> Task statement: Out of the data below, copy every line with the string "информация".

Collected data
================================

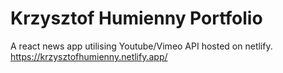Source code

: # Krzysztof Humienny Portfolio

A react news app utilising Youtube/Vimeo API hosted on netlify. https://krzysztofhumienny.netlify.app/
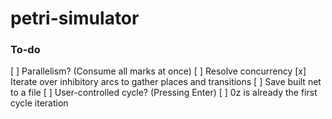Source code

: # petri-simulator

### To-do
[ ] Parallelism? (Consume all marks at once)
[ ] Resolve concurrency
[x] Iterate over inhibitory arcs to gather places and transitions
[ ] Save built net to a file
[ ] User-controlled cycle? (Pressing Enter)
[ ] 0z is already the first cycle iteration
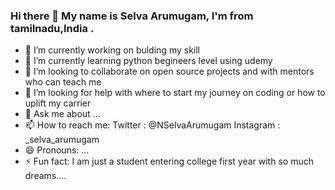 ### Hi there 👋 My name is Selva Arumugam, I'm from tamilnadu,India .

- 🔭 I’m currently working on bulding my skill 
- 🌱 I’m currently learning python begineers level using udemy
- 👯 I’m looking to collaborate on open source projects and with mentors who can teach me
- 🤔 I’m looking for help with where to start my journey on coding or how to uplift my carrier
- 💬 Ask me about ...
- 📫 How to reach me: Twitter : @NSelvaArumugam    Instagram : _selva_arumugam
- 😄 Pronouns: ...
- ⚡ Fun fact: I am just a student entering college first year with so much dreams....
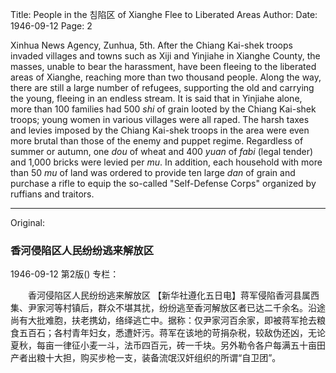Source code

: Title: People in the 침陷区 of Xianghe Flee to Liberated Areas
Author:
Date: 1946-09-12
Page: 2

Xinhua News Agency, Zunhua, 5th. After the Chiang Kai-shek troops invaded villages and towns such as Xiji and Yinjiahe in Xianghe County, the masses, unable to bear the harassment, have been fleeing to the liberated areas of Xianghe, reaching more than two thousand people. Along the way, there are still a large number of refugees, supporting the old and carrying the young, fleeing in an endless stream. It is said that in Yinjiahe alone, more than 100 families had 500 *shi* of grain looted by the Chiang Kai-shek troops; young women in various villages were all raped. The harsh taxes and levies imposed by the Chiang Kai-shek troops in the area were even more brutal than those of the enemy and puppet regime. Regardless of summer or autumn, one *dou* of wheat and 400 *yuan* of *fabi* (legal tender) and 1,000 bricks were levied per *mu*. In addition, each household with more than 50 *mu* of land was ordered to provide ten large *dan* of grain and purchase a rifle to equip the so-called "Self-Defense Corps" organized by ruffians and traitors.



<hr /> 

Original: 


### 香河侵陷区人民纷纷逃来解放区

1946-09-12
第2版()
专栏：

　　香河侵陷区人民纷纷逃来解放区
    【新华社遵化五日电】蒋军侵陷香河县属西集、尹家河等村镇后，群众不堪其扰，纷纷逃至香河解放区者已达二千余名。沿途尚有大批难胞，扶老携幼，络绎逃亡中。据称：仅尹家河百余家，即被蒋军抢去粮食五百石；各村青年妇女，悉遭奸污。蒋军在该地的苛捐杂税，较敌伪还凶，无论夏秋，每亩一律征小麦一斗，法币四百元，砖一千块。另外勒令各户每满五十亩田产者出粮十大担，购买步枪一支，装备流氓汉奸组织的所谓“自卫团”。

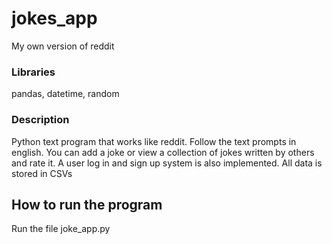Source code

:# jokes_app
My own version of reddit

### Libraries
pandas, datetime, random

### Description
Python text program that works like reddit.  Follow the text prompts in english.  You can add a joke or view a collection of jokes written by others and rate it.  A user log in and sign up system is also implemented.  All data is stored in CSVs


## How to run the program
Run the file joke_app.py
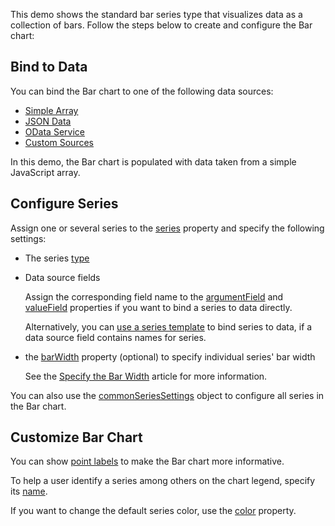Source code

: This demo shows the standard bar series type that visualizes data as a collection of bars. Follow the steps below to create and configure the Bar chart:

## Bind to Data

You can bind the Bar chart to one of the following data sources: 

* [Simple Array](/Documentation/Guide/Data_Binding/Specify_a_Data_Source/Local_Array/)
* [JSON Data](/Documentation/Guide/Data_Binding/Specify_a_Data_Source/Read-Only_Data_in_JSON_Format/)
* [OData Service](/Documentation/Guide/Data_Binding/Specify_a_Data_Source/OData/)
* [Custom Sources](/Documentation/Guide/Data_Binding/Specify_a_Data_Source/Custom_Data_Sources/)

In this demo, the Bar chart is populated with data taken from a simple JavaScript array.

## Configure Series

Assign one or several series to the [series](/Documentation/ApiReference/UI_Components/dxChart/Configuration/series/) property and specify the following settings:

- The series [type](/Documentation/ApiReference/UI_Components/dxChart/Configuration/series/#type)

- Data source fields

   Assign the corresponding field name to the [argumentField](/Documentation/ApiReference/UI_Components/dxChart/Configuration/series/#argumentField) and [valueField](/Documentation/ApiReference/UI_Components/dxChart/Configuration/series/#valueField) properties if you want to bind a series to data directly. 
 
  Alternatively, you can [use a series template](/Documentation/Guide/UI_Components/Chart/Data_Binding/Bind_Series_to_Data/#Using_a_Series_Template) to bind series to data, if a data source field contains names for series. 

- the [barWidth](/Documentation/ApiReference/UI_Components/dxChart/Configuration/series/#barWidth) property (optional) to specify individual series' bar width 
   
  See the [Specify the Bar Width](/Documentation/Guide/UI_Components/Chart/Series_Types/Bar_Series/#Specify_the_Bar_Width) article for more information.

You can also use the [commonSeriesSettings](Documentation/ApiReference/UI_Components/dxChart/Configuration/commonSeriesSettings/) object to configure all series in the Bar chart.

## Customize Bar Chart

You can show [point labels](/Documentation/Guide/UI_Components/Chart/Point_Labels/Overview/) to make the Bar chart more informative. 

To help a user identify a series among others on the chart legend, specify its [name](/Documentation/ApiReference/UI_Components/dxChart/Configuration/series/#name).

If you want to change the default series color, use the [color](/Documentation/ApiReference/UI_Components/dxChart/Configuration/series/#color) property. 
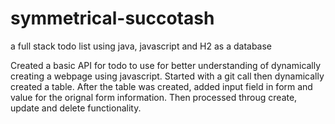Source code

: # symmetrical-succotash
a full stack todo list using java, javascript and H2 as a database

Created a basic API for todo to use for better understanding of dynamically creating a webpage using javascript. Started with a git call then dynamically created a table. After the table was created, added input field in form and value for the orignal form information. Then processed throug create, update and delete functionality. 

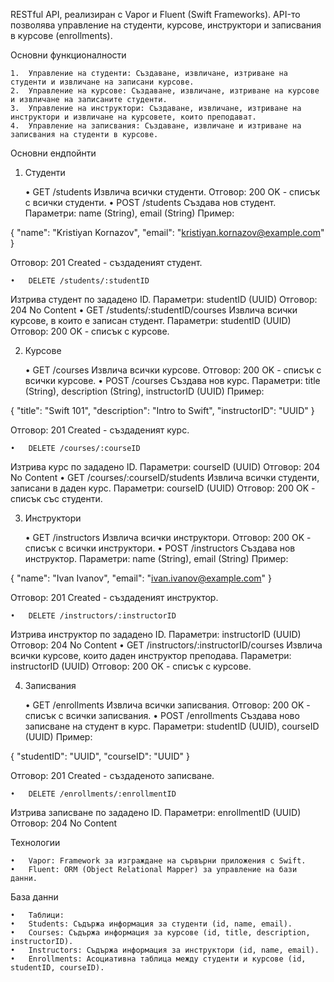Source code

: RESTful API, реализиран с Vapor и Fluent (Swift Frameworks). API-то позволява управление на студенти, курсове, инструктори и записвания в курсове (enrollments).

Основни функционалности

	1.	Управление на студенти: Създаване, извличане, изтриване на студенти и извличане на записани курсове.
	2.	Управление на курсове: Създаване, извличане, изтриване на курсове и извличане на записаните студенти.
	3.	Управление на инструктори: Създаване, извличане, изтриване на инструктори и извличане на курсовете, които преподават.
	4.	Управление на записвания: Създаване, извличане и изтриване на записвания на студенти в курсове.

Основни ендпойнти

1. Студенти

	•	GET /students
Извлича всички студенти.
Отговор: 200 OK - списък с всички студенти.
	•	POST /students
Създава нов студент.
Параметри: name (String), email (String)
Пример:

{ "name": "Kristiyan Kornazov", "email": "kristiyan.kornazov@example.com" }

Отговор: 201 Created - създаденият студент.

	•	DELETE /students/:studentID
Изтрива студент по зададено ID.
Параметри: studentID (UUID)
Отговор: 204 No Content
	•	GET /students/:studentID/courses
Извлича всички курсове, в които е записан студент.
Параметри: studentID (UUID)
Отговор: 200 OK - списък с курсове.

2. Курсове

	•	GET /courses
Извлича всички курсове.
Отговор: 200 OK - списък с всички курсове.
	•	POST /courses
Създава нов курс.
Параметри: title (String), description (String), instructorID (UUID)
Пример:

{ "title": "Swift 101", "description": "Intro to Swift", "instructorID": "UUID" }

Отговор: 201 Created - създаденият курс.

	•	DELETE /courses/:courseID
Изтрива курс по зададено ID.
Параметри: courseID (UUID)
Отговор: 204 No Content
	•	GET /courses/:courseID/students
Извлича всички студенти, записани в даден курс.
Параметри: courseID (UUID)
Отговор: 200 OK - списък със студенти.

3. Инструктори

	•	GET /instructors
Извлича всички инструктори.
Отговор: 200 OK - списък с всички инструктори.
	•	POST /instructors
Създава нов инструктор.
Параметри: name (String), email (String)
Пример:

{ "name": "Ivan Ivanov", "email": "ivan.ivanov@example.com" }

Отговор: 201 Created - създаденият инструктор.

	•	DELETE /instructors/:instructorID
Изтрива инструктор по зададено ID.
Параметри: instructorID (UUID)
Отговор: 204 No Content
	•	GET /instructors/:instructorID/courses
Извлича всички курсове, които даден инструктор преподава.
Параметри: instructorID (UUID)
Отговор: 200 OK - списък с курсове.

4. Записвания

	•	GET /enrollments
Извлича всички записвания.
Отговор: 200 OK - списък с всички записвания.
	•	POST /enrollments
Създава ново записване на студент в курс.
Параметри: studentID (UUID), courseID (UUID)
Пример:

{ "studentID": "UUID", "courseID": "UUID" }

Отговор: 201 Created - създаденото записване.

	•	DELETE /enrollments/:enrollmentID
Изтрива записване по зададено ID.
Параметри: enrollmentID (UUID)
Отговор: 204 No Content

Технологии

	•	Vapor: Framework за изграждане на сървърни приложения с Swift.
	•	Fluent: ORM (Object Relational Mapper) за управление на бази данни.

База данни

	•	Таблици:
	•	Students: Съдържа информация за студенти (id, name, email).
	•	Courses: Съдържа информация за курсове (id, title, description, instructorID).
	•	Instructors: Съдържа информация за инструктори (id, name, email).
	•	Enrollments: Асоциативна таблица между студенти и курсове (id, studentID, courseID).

================================

> Output:
	•	Students: Съдържа информация за студенти (id, name, email).
	•	Courses: Съдържа информация за курсове (id, title, description, instructorID).
	•	Instructors: Съдържа информация за инструктори (id, name, email).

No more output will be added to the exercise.